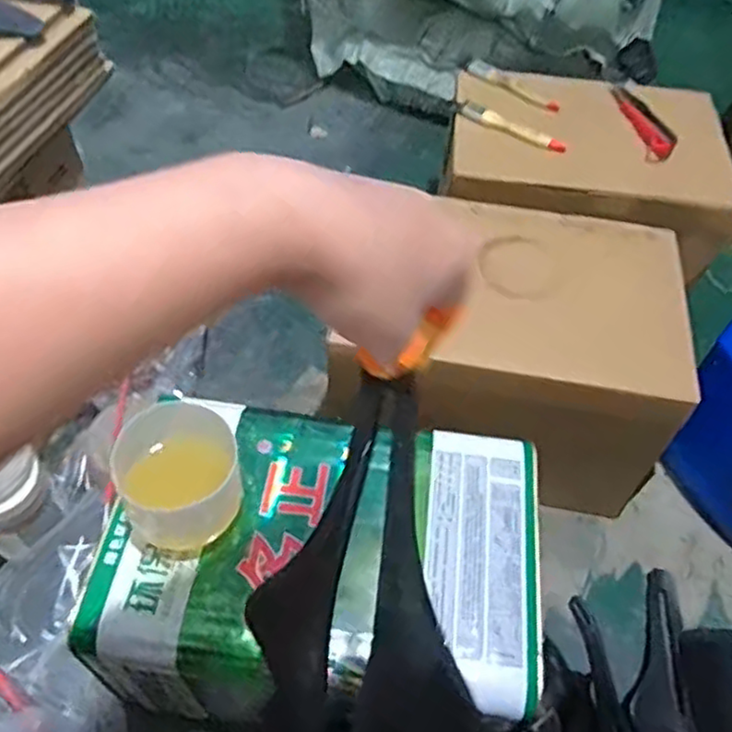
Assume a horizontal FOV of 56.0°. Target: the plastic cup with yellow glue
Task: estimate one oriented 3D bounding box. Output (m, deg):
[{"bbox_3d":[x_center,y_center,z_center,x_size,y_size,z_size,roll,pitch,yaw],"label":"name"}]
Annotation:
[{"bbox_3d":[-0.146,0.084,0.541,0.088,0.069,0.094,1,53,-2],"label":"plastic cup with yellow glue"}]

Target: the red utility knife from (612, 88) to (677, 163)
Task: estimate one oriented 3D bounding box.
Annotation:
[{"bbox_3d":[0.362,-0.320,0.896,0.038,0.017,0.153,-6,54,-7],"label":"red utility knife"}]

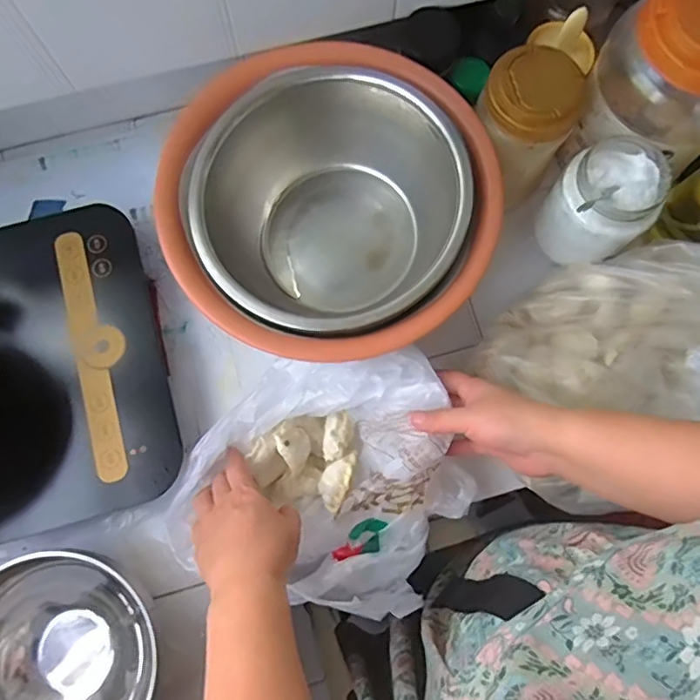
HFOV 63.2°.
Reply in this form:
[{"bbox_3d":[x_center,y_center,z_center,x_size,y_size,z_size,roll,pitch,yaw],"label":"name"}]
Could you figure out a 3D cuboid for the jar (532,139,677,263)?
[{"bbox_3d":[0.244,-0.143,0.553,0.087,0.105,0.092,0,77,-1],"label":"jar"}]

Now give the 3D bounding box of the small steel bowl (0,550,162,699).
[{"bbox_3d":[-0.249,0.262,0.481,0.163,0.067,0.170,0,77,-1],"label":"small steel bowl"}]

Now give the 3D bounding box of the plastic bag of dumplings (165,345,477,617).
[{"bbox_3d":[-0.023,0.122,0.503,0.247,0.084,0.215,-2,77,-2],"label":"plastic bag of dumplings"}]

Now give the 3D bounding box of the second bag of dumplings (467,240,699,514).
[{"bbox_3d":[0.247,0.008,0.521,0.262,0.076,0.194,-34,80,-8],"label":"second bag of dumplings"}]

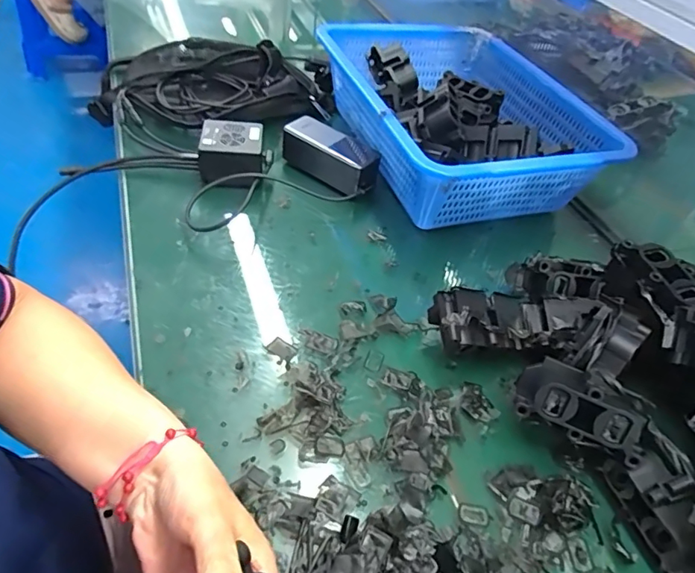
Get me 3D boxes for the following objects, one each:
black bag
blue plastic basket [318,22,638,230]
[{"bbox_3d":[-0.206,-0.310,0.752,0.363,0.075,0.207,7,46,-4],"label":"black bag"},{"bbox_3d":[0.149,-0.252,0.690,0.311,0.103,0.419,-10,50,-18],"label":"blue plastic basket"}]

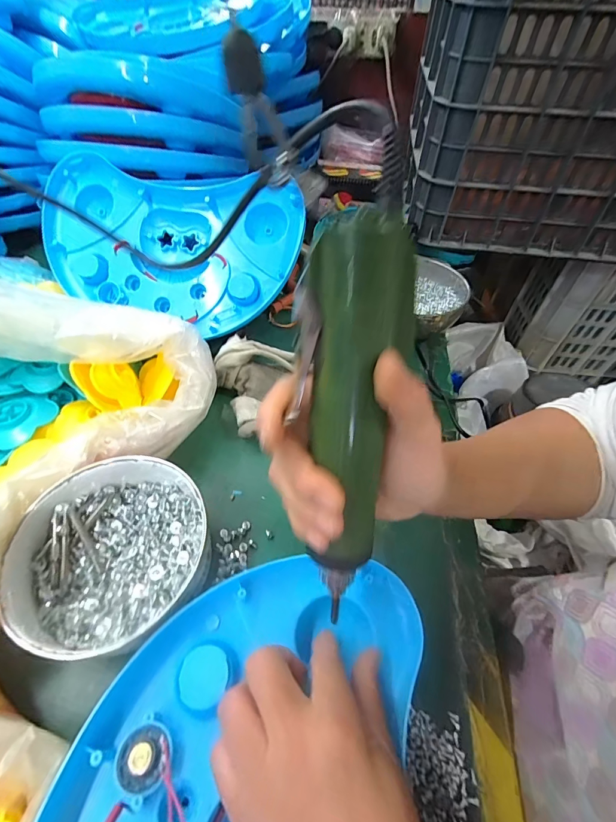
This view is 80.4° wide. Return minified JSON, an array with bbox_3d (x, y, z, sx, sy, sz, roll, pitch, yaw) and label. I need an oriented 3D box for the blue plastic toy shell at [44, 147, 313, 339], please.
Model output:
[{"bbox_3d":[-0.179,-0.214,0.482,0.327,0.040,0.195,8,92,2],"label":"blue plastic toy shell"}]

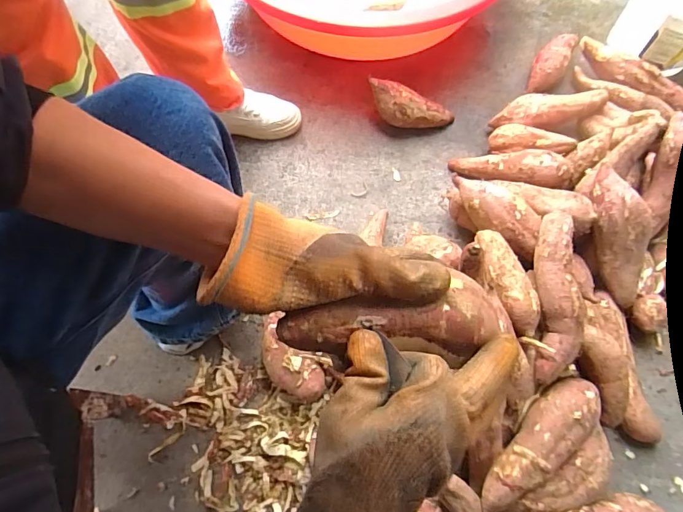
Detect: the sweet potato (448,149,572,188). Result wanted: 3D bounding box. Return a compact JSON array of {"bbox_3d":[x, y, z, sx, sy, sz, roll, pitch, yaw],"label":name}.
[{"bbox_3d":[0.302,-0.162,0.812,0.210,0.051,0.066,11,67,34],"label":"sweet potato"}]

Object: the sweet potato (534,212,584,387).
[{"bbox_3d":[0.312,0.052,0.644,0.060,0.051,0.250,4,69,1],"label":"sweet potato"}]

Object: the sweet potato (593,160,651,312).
▬▬▬▬▬▬
Exercise objective:
Copy all lines of the material above where the string "Target" occurs.

Answer box:
Assume a horizontal FOV of 56.0°. Target: the plastic cup with yellow glue
Target: the red utility knife from (612, 88) to (677, 163)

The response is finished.